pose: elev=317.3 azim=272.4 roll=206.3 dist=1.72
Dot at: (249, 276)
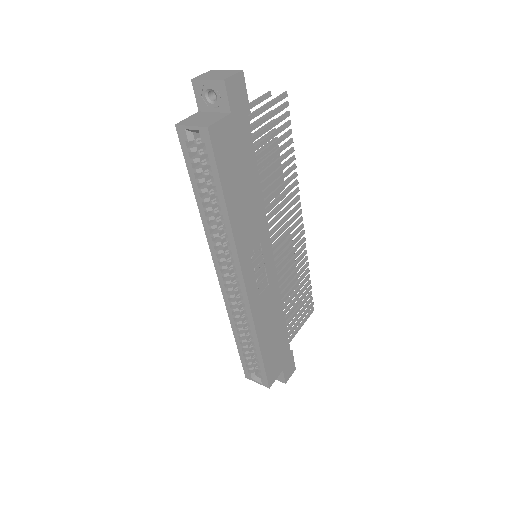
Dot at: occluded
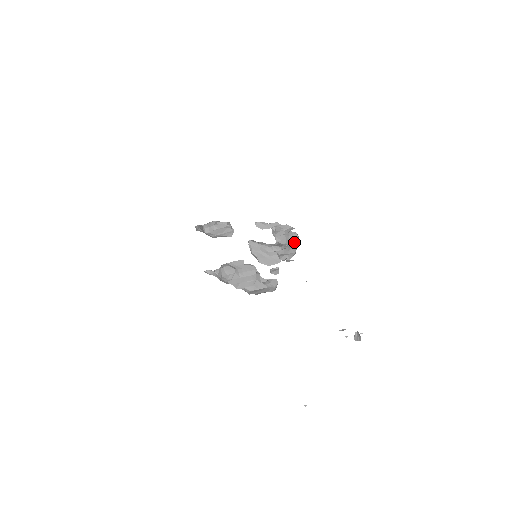
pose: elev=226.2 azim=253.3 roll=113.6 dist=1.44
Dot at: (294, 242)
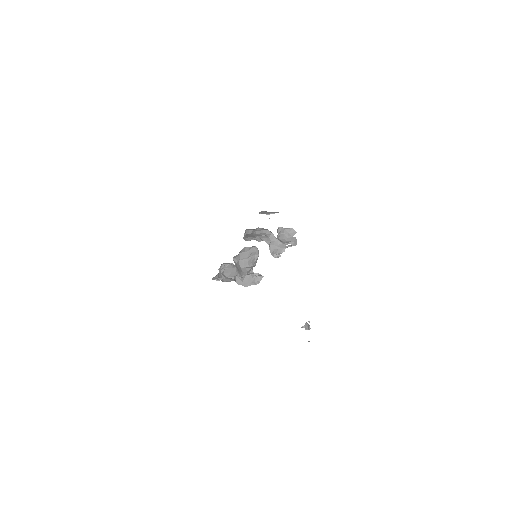
Dot at: (289, 242)
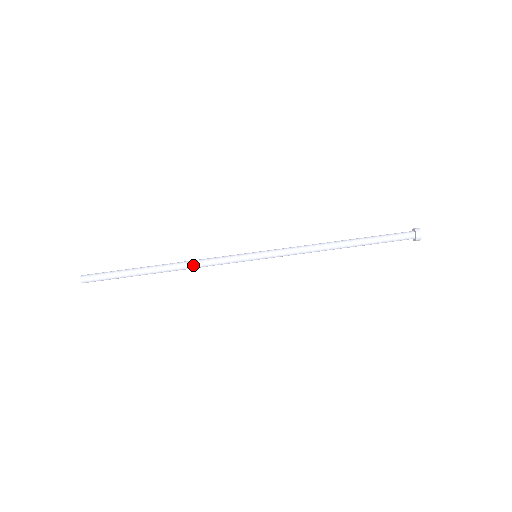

[What needs to be done] Please rewrite the lines of all the items above with "pose" replaced by "camera" and everything else unchanged, leaving out the pictures.

[Solved problem]
camera: elev=317.3 azim=272.4 roll=206.3 dist=1.72
Dot at: (249, 276)
Dot at: occluded
camera: elev=226.2 azim=253.3 roll=113.6 dist=1.44
Dot at: (294, 242)
Dot at: (289, 242)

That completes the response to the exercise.